Clohessy “voluntarily resigned” from SNAP “effective Dec. 31,” according to a two-paragraph email from SNAP Board Chairwoman Mary Ellen Kruger. According to his profile on the SNAP website, Clohessy had served as the group’s national director since 1991.

“We are eternally grateful for David’s dedication to SNAP and its mission over the past almost thirty years,” Kruger wrote.

“His passion, his voice, and his kindness have touched us all. We will miss David and we wish him much happiness. David will always be a friend and an inspiration to SNAP and its many dedicated and hardworking volunteers.”

Clohessy, who lives in St. Louis, did not immediately return calls from the Chicago Sun-Times on Tuesday. Neither did SNAP President Barbara Blaine nor spokeswoman Barbara Dorris.

In an interview with the St. Louis Post-Dispatch on Monday, Clohessy said he had quit SNAP five weeks ago and that the lawsuit had nothing to do with his decision to leave.

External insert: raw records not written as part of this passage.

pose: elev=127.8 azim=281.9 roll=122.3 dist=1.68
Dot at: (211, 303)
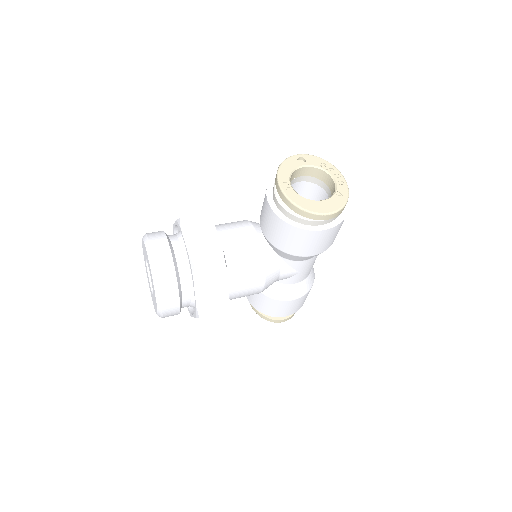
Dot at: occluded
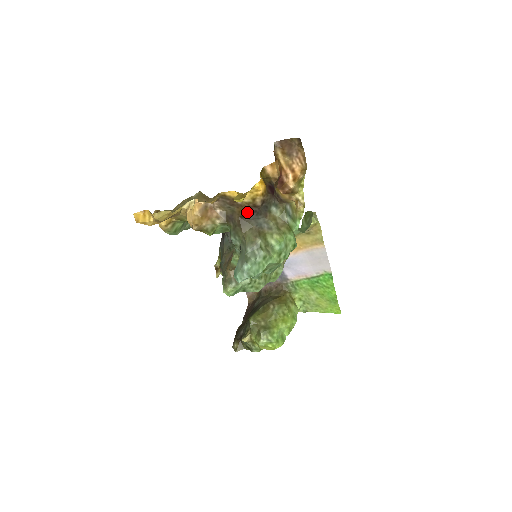
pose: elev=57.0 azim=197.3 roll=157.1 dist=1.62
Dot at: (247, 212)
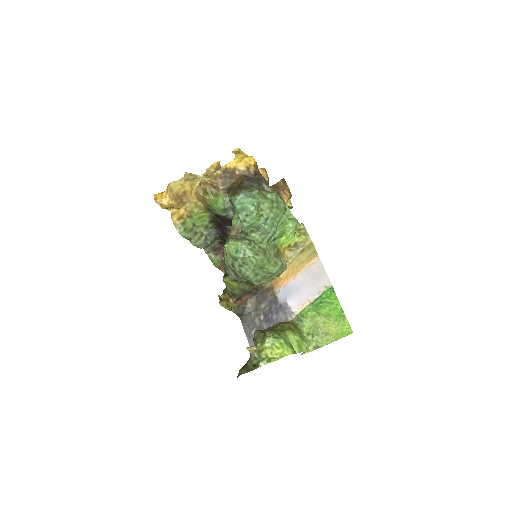
Dot at: (243, 179)
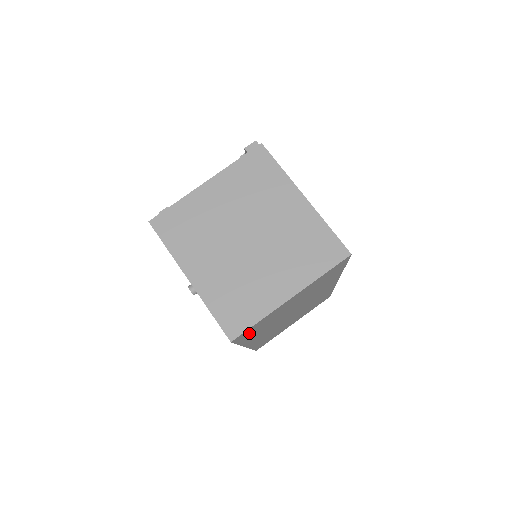
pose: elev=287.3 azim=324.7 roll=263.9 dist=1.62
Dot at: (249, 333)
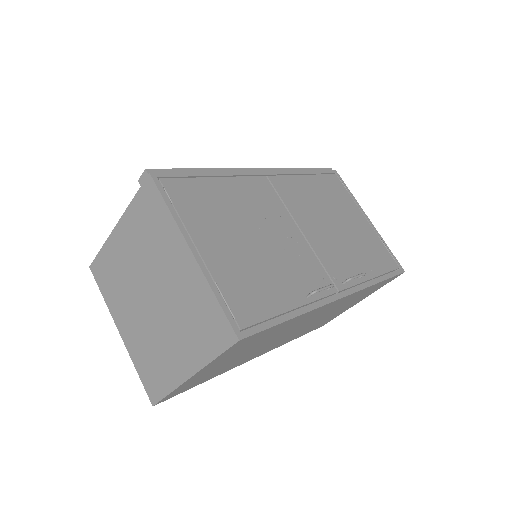
Dot at: (189, 386)
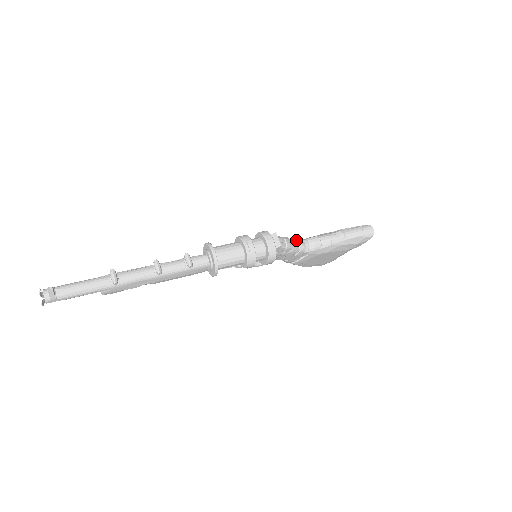
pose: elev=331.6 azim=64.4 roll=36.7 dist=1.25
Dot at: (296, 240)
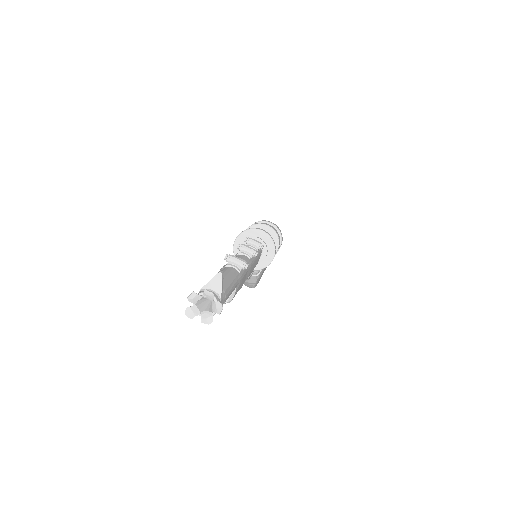
Dot at: occluded
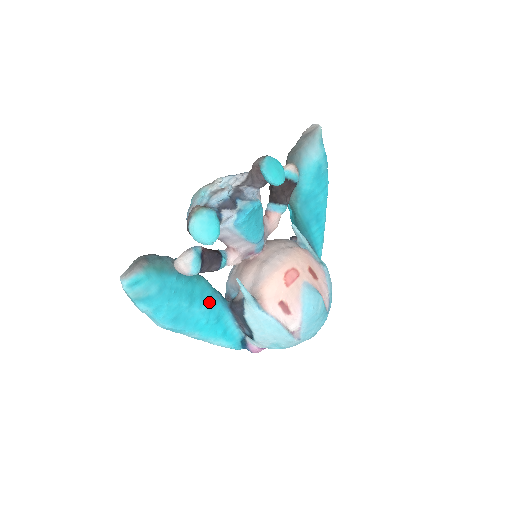
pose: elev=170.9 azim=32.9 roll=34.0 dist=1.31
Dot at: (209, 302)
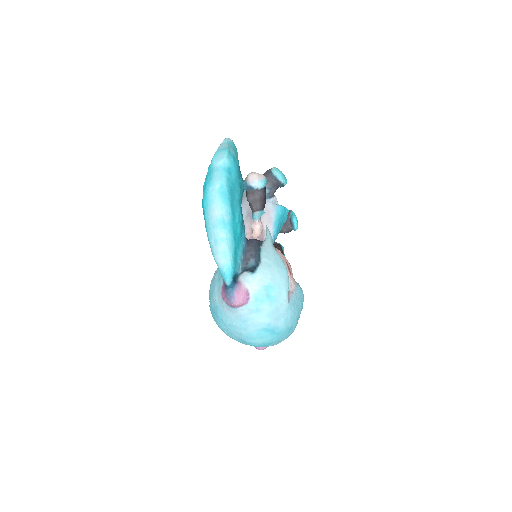
Dot at: (242, 219)
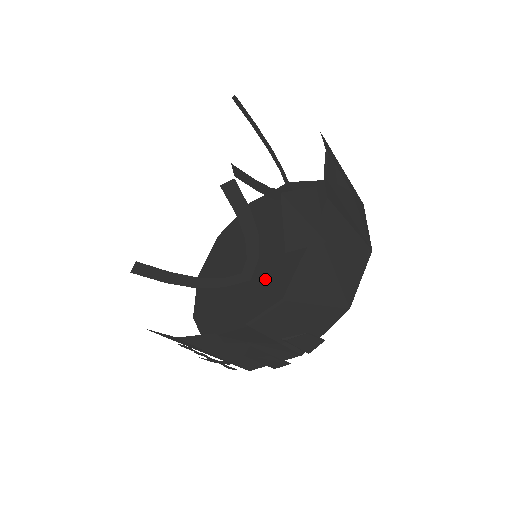
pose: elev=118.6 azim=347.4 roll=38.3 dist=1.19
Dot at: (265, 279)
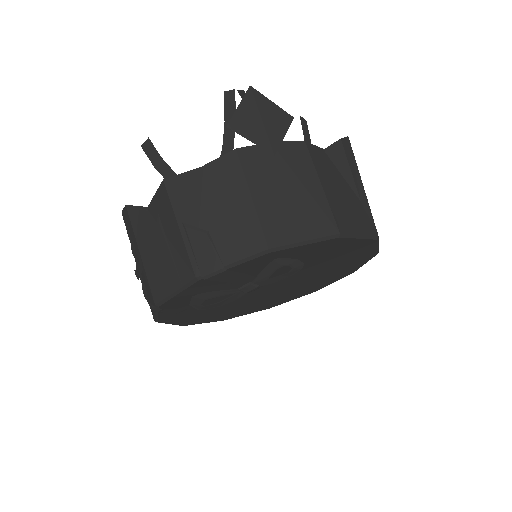
Dot at: occluded
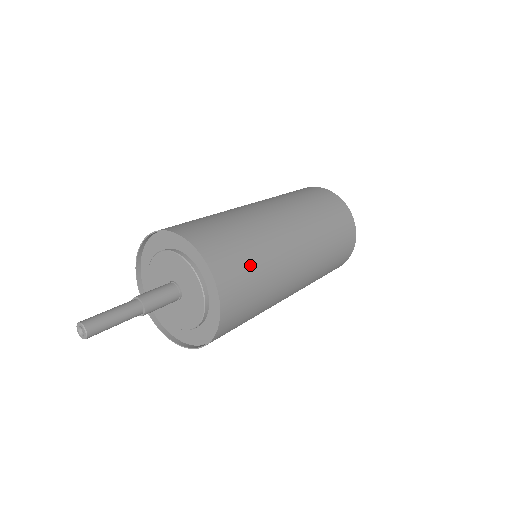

“I’m just ready for something different,” he told the Post-Dispatch. “It was almost 30 years. I’ve read a lot about nonprofits and organizational development. It’s clear that some new blood helps.”

Tax records indicate Clohessy was one of two full-time SNAP employees, and was paid around $86,000 for his duties as national director. Kruger’s statement did not indicate whether Clohessy also had resigned from his seat on the group’s board of directors.